ここまででパラメータの初期化の定義が出来た。

次に、

tparams = init_tparams(params)

でパラメータを共有変数として宣言する。

build_model

モデル構築関数の呼び出し

# use_noise is for dropout
(use_noise, x, mask,
y, f_pred_prob, f_pred, cost) = build_model(tparams, model_options)

シンボルxには、任意のN個の文書、
シンボルyには、任意のN個の文書のラベルがセットされる。

x = tensor.matrix('x', dtype='int64')
mask = tensor.matrix('mask', dtype=config.floatX)
y = tensor.vector('y', dtype='int64')

n_timesteps = x.shape[0]
n_samples = x.shape[1]

emb = tparams['Wemb'][x.flatten()].reshape([n_timesteps,
                                            n_samples,
                                            options['dim_proj']])

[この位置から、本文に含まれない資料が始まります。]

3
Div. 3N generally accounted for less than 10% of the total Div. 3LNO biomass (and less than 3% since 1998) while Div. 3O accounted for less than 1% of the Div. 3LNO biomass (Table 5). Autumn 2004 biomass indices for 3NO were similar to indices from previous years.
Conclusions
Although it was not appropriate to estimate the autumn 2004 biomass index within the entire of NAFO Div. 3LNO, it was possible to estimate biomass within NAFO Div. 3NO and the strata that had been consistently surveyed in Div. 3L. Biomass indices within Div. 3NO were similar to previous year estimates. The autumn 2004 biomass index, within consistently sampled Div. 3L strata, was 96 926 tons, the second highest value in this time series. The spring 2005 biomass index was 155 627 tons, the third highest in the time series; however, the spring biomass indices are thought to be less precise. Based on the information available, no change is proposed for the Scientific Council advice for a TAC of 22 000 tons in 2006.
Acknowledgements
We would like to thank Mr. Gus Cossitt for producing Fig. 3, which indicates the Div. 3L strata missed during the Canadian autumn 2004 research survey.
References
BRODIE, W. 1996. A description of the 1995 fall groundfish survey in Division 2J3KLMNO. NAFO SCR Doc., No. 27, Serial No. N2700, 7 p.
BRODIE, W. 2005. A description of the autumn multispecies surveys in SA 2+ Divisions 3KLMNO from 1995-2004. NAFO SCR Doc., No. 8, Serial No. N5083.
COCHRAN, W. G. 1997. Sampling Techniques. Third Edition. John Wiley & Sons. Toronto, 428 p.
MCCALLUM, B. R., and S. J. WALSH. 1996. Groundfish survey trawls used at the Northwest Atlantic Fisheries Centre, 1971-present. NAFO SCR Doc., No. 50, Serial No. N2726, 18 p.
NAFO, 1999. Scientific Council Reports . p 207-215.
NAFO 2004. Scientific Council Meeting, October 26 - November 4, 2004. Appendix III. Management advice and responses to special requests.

n_timesteps・・サンプル文書の長さ（全て同じ）
n_samples・・名前の通りサンプル文書数。

embは「文書の長さ×サンプル数×分散次元数」
入力は単語IDの行列であるが、ここで、変換処理して隠れ層へは単語IDの分散表現が渡すようにしている。

proj = get_layer(options['encoder'])[1](tparams, emb, options,
                                        prefix=options['encoder'],
                                        mask=mask)

は、下記のlstmの[1]の呼び出しに相当し、

layers = {'lstm': (param_init_lstm, lstm_layer)}

lstm_layer関数が呼ばれる。

lstm_layer関数はLSTMのメインとなるモデルの定義。
長くなりそうなので、ここからは次回とする。